A soccer player in FIFA 23.

Manchester City player Erling Haaland, one of Premier League's newest stars.

EA Sports and FIFA have announced the end to their three decades-long partnership in 2022, with FIFA 23 being the last EA Sports title to use that name for now. The publisher and developer has already announced that its upcoming annual soccer sims will be called EA Sports FC.

While EA and FIFA upheld their partnership for 30 years, creating one of the most valuable game franchises in history, internal disputes about financial and creative matters led them to terminate their cooperation. Reportedly, FIFA wanted $1 billion from EA for continuing their agreement.

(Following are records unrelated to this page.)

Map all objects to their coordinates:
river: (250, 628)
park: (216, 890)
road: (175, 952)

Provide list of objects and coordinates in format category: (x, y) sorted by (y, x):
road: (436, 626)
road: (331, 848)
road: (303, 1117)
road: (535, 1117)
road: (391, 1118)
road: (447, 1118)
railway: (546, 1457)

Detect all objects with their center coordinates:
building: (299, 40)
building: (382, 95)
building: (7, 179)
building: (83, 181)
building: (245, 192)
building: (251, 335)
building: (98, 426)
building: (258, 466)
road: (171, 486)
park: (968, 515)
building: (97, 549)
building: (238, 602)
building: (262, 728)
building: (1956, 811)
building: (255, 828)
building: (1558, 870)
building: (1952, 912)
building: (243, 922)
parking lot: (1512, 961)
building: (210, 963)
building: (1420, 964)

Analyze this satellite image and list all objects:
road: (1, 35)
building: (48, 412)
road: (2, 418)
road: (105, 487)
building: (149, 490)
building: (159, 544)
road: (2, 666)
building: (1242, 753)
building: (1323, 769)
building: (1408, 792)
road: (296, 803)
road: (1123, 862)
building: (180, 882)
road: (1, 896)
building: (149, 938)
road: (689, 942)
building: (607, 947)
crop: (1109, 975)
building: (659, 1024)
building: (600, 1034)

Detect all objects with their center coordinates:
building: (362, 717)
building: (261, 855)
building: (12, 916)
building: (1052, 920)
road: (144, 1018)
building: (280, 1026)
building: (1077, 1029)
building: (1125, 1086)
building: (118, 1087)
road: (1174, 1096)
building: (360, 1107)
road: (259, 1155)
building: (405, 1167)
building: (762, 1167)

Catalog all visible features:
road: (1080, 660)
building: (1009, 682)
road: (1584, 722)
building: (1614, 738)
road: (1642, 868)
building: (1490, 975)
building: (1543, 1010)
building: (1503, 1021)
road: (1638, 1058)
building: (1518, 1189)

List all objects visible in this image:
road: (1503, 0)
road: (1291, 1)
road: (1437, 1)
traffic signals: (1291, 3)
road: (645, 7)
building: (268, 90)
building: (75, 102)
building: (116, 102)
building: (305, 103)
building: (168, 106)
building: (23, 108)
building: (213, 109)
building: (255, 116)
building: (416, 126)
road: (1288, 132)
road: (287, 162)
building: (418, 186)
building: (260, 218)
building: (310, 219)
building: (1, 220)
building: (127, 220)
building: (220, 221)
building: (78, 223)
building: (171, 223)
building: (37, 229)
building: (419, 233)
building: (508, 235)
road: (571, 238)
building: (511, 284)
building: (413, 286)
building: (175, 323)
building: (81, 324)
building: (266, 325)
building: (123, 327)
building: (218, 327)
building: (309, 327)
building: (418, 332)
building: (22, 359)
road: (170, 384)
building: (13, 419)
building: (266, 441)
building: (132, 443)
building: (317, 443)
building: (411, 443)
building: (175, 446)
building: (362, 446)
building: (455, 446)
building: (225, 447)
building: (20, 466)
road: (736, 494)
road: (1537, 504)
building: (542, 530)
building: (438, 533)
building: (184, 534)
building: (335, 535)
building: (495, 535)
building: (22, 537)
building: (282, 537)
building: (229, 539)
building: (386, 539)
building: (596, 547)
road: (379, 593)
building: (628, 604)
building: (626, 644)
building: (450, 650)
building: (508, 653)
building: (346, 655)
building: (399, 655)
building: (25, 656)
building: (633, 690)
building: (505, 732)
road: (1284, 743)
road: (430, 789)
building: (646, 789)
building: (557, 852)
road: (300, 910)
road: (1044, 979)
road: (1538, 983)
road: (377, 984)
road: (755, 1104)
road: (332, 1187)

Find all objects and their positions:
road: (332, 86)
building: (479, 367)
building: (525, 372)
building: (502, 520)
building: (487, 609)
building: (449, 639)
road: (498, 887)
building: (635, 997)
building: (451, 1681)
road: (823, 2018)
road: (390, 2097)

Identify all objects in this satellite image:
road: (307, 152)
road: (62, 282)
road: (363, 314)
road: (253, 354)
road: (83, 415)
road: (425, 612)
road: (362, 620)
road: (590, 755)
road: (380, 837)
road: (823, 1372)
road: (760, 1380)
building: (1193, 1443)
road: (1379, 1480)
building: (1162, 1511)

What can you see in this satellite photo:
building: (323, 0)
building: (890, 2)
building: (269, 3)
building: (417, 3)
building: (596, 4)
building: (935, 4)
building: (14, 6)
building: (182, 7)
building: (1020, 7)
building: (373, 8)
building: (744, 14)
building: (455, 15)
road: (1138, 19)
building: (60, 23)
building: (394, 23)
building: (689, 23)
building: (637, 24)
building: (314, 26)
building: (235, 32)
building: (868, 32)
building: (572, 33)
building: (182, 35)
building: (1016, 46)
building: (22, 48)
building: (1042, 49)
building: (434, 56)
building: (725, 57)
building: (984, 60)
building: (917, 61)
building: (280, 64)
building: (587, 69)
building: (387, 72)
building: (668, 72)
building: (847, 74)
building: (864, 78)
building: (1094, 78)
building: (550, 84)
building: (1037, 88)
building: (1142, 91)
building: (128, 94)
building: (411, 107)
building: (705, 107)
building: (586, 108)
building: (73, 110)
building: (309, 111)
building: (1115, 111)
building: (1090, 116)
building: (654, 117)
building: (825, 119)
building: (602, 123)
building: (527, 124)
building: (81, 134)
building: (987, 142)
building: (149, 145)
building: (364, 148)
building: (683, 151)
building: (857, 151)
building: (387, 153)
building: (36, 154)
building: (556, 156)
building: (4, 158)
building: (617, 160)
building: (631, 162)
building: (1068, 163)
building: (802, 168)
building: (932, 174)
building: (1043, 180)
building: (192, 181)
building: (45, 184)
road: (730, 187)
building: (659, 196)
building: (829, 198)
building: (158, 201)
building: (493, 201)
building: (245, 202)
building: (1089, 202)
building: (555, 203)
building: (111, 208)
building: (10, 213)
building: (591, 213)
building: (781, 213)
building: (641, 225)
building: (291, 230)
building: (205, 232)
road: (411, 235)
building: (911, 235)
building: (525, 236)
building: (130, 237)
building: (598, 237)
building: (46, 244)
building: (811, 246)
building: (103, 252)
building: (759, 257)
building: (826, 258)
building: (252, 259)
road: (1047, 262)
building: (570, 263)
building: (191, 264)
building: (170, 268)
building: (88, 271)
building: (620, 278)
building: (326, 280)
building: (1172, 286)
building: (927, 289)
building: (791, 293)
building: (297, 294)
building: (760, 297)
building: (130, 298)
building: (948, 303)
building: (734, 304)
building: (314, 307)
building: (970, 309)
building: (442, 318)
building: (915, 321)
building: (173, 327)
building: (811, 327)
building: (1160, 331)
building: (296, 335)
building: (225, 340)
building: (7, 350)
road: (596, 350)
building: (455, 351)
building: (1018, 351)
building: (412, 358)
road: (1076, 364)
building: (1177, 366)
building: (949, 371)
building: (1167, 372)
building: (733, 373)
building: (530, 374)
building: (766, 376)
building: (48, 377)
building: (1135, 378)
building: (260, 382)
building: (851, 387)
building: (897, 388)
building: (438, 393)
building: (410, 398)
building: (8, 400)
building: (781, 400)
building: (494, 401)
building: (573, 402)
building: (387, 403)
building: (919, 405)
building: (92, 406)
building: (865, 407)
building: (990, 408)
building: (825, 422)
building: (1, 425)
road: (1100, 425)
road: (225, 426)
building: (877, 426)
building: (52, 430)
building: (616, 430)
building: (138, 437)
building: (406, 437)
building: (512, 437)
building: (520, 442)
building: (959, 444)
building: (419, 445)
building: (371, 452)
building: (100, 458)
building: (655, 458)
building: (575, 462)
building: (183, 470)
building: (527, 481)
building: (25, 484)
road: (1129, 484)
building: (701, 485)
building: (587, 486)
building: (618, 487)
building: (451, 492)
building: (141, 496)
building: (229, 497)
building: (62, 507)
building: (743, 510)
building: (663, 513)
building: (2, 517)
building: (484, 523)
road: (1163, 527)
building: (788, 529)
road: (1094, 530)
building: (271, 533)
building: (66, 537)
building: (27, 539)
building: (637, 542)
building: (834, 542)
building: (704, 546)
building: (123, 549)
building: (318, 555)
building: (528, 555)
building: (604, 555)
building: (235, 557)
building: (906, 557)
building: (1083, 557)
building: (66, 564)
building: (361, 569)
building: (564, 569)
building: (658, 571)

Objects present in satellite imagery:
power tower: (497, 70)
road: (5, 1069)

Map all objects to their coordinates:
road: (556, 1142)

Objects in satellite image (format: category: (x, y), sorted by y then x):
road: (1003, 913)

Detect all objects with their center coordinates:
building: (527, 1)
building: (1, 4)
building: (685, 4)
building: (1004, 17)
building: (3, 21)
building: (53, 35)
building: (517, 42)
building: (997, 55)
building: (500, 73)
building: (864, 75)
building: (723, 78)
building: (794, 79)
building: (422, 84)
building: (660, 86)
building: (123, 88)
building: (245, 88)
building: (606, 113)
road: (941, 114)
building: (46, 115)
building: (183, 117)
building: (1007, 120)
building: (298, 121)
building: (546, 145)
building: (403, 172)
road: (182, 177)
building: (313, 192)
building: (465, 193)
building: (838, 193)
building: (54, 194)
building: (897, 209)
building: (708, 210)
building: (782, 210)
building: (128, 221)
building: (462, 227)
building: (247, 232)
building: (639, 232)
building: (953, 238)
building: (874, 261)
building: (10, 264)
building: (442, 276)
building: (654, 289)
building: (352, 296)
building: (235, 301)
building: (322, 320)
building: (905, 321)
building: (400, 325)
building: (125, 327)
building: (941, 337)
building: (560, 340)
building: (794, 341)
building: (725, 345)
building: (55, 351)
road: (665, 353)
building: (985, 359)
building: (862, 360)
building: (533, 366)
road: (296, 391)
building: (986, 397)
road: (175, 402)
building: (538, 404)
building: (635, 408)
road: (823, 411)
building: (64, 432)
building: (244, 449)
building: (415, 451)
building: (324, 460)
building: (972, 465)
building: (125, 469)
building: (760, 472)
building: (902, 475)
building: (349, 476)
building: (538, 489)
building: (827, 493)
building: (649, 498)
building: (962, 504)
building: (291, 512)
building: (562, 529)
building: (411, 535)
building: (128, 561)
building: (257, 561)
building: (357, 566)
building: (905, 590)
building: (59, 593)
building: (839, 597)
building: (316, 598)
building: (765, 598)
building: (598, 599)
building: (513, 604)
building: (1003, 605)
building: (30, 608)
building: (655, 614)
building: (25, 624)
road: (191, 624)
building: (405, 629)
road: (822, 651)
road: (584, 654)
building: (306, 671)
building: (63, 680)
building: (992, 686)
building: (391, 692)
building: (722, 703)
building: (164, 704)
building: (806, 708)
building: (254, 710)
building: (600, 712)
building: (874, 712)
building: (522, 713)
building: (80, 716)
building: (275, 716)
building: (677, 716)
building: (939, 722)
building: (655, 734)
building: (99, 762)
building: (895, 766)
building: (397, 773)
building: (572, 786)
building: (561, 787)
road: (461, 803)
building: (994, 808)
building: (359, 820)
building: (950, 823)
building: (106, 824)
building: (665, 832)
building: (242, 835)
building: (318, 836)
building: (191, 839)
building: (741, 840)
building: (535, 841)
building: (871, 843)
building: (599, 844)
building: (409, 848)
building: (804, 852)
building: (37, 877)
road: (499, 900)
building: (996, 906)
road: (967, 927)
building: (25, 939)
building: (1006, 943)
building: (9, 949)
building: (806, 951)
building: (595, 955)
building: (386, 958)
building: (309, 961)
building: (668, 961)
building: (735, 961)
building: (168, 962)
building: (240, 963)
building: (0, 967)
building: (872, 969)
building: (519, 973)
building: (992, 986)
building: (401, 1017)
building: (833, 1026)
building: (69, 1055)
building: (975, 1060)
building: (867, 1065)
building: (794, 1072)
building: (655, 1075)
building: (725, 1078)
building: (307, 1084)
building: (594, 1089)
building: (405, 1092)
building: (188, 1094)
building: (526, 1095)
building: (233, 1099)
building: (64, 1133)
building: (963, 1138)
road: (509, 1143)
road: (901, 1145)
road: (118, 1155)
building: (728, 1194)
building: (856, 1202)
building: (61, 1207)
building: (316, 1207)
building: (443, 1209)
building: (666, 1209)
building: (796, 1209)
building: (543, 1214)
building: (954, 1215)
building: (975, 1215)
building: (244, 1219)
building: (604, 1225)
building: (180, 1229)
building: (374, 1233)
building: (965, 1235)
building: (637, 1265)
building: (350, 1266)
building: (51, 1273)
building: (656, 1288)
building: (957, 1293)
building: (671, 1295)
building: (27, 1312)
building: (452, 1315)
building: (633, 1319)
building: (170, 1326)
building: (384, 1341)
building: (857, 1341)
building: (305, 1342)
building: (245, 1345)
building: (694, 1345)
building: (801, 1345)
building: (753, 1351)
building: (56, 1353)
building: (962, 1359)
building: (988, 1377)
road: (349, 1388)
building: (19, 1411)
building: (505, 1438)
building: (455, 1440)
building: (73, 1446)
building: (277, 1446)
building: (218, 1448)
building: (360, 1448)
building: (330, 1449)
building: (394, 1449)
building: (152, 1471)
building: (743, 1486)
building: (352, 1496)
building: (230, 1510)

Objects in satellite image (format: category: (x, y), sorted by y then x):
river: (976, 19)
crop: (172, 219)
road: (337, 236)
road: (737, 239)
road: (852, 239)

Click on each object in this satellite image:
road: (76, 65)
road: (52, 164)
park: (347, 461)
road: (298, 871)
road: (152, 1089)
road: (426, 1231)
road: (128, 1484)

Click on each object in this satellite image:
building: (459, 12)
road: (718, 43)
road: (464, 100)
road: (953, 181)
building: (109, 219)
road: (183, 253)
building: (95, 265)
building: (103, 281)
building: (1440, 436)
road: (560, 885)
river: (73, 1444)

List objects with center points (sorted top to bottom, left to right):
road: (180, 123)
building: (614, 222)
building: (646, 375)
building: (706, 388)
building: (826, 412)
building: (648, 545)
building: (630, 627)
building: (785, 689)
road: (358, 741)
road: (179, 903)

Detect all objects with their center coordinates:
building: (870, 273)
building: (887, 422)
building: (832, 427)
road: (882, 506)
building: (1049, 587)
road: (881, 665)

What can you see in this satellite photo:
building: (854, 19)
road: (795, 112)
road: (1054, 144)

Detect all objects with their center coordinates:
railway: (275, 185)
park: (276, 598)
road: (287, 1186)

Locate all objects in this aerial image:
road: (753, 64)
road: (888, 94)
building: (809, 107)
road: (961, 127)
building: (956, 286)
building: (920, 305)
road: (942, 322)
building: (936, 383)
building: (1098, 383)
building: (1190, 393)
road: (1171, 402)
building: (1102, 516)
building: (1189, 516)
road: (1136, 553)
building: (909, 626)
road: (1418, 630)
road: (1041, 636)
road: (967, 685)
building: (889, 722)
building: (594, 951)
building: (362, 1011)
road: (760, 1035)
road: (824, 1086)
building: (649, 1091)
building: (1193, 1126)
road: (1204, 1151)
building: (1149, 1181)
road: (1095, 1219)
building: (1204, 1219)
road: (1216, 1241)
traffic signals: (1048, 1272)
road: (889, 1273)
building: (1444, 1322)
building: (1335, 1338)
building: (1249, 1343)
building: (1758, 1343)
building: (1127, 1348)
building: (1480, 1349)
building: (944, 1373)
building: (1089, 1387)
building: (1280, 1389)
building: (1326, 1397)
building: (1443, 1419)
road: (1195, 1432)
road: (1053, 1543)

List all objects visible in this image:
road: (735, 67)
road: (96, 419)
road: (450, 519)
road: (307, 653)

Leaked internal discussions revealed that the company considered this to be unacceptable on top of being restricted creatively, with a leading figure at EA being quoted as saying that all FIFA provided was “four letters on a box” in an age where less and less people actually see the box due to falling physical sales in favor of digital transactions.

It’s widely believed that FIFA is looking to create its own soccer sim or sell its license to another studio to use, capitalizing on its iconic name to become a big player almost immediately.

Most of the relevant and important licenses for leagues, teams, and players are actually held by EA in separate agreements like the one now seemingly being extended with Premier League, however. This means that it’s unlikely that anything substantial will change for players of EA’s game series aside from having to get used to a new name.